Is it wrong to enjoy work after dragging your child to nursery? - Credit: Brian Lawless/PA
Is it wrong to enjoy work after dragging your child to nursery? Credit: Brian Lawless/PA

3. Keeping up appearances is impossible

There will always be days when you’ll turn up at work with toothpaste, porridge or a bodily fluid on your shirt. Your colleagues will politely pretend not to notice. The first time it happens you’ll feel mortified. After that, you’ll rapidly stop caring.

4. Brain fades

You’ll sometimes struggle to remember a crucial meeting or task you were supposed to do at work, yet try as you might you’ll never forget the names of all the Paw Patrol characters.

5. Your desk is your sanctuary

If you do a desk job, just sitting down in front of your computer will feel like the working mum equivalent of a relaxing spa break. You’ll be able to drink a whole cup of coffee without interruption and go to the bathroom without an audience (this never happens if you have children under 3 years old). You will be asked questions you have a chance of being able to answer, as opposed to questions such as “why can’t the moon come down?” and “Where does that pigeon live? Who is its mummy?” If you are an older mum with teenagers then work becomes the one place where everyone does not think you DON'T KNOW ANYTHING and other people even make you a cup of tea.

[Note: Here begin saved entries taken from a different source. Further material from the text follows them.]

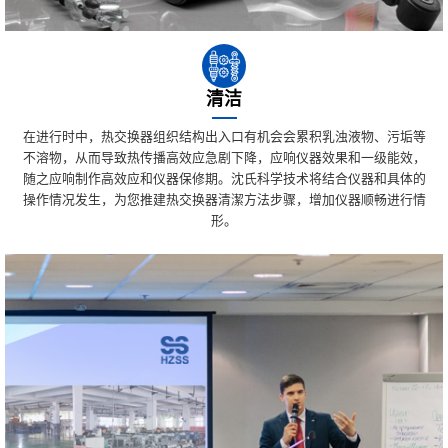
清洁
在进行时中，热交换器组织结构出入口有机会会累积乳浊液物、污垢等
不溶物，从而导致热传播高效应急剧下降，应响仪器效果和一级能效，
随之应响制作高效应和仪器保修期。沈氏科学技术将结合仪器和具体的
操作情况发生，为您推建热交换器清潔方法步骤，增加仪器顺畅进行情
形。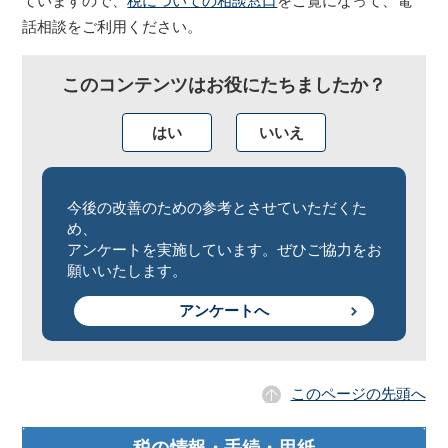
ていますので、
税についての相談窓口
をご覧になって、電
話相談をご利用ください。
このコンテンツはお役にたちましたか？
はい
いいえ
今後の改善のための参考とさせていただくた
め、
アンケートを実施しています。ぜひご協力をお
願いいたします。
アンケートへ
このページの先頭へ
税の情報・手続・用紙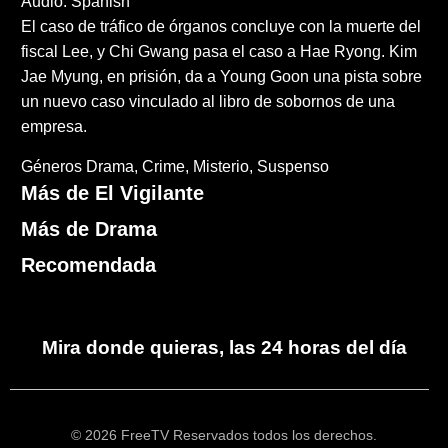
Audio: Spanish
El caso de tráfico de órganos concluye con la muerte del
fiscal Lee, y Chi Gwang pasa el caso a Hae Ryong. Kim
Jae Myung, en prisión, da a Young Goon una pista sobre
un nuevo caso vinculado al libro de sobornos de una
empresa.
Géneros
Drama
Crime
Misterio
Suspenso
Más de El Vigilante
Más de Drama
Recomendada
Mira donde quieras, las 24 horas del día
© 2026 FreeTV Reservados todos los derechos.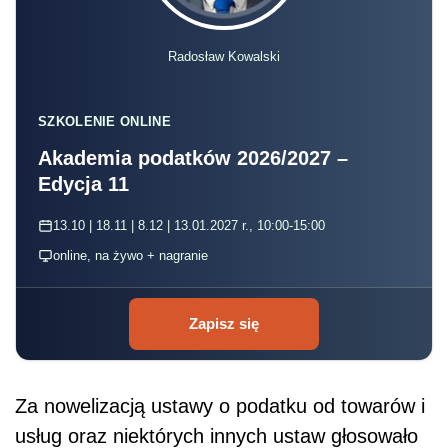
Radosław Kowalski
SZKOLENIE ONLINE
Akademia podatków 2026/2027 –
Edycja 11
13.10 | 18.11 | 8.12 | 13.01.2027 r., 10:00-15:00
online, na żywo + nagranie
Zapisz się
Za nowelizacją ustawy o podatku od towarów i
usług oraz niektórych innych ustaw głosowało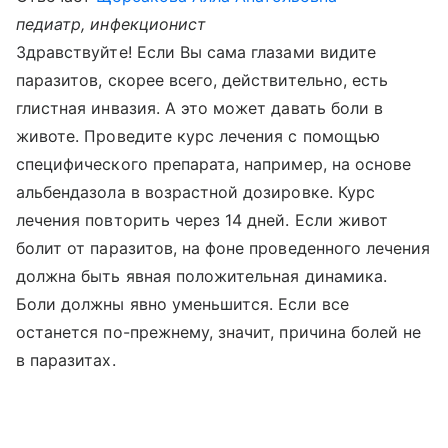
педиатр, инфекционист
Здравствуйте! Если Вы сама глазами видите
паразитов, скорее всего, действительно, есть
глистная инвазия. А это может давать боли в
животе. Проведите курс лечения с помощью
специфического препарата, например, на основе
альбендазола в возрастной дозировке. Курс
лечения повторить через 14 дней. Если живот
болит от паразитов, на фоне проведенного лечения
должна быть явная положительная динамика.
Боли должны явно уменьшится. Если все
останется по-прежнему, значит, причина болей не
в паразитах.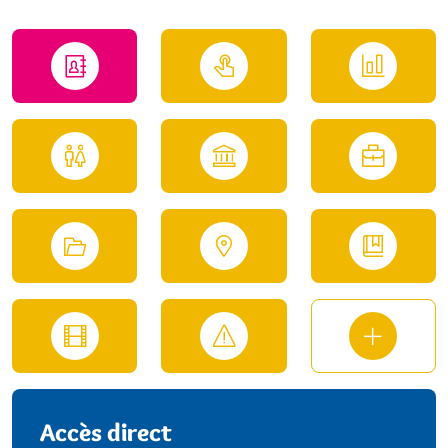
Accès direct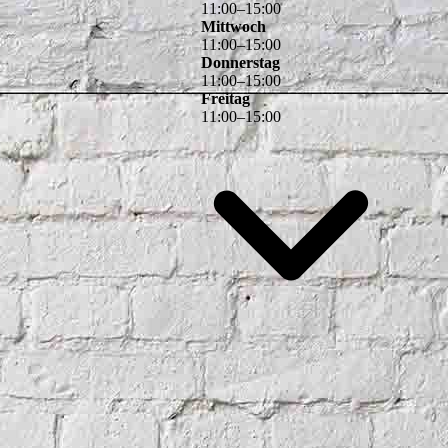
11
:
00
–
15
:
00
Mittwoch
11
:
00
–
15
:
00
Donnerstag
11
:
00
–
15
:
00
Freitag
11
:
00
–
15
:
00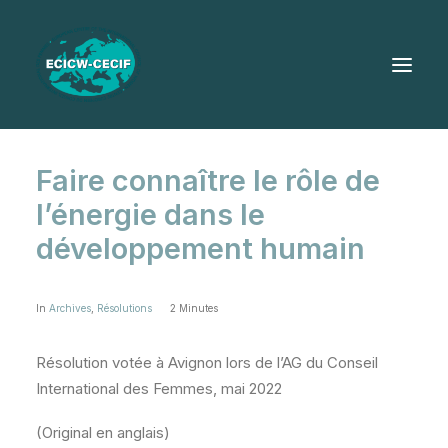
Faire connaître le rôle de
l’énergie dans le
développement humain
In
Archives
,
Résolutions
2 Minutes
Résolution votée à Avignon lors de l’AG du Conseil
International des Femmes, mai 2022
(Original en anglais)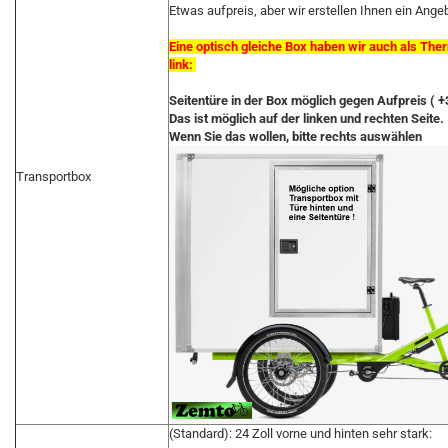
Etwas aufpreis, aber wir erstellen Ihnen ein Ange
Eine optisch gleiche Box haben wir auch als The
link:
Seitentüre in der Box möglich gegen Aufpreis ( +3
Das ist möglich auf der linken und rechten Seite.
Wenn Sie das wollen, bitte rechts auswählen
Transportbox
(Standard): 24 Zoll vorne und hinten sehr stark: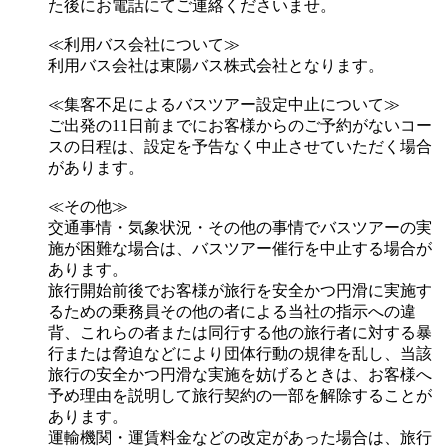
た後にお電話にてご連絡くださいませ。
≪利用バス会社について≫
利用バス会社は東陽バス株式会社となります。
≪集客不足によるバスツアー設定中止について≫
ご出発の11日前までにお客様からのご予約がないコー
スの日程は、設定を予告なく中止させていただく場合
があります。
≪その他≫
交通事情・気象状況・その他の事情でバスツアーの実
施が困難な場合は、バスツアー催行を中止する場合が
あります。
旅行開始前後でお客様が旅行を安全かつ円滑に実施す
るための乗務員その他の者による当社の指示への違
背、これらの者または同行する他の旅行者に対する暴
行または脅迫などにより団体行動の規律を乱し、当該
旅行の安全かつ円滑な実施を妨げるときは、お客様へ
予め理由を説明して旅行契約の一部を解除することが
あります。
運輸機関・運賃料金などの改定があった場合は、旅行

6. You forget Life Before Kids

When a childless colleague tells you they’re tired, you feel genuinely confused. Why would they be tired when they didn’t have to crawl around in the dark at 4am searching for a lost dummy last night or answer a 'taxi' call from an older child who apparently forgot their curfew was 11pm.

7. Horrible lunch hacks

You’ve been known to make yourself a workday sandwich containing your child’s leftovers from the night before. Did some of that chicken actually go in their mouth and get spat out before winding up in your lunch? If no-one saw it happen, it basically didn’t happen. If you are a mum of teens you will be lucky to find anything left in the fridge at all. This will also make you feel guilty because you are simply too tired to do a detour via Waitrose on your way home.

If you had the money, you'd pay an army of staff to go around the house picking up crayons, toys and toast - Credit:  Dominic Lipinski/PA Wire
If you had the money, you'd pay an army of staff to go around the house picking up crayons, toys and toast Credit: Dominic Lipinski/PA Wire

8. Nightlife woes

When a colleague tells you they’re going to the theatre or cinema, or out to dinner at a new restaurant that night, it takes you several seconds to work out what they’re talking about. The last time you went to the theatre was in 2012.

9. Photographic memories

Stuck in the coffee bar queue, you find yourself spending seven whole minutes scrolling through pictures of your kids on your phone and hoping everyone thinks you’re doing something work-related.

10. Every minute must be used productively

Your commute is your only me-time. Every minute of it is spent making shopping lists, trying to finish a book you started last year, replying to the 15 people whose messages you’ve forgotten to read, planning a roster of activities for the weekend and organising your whole family’s social life.

11. You wouldn’t change any of it

Ok, you would - if you could afford it, you’d hire a nanny, a housekeeper and probably a cook too. You’d also insert about five extra hours in the day because that’s roughly the amount of time you’d need to get on top of everything. You would approach every minor quotidien crisis with a zen-like calm, as would your children. But apart from that...you’d change nothing at all.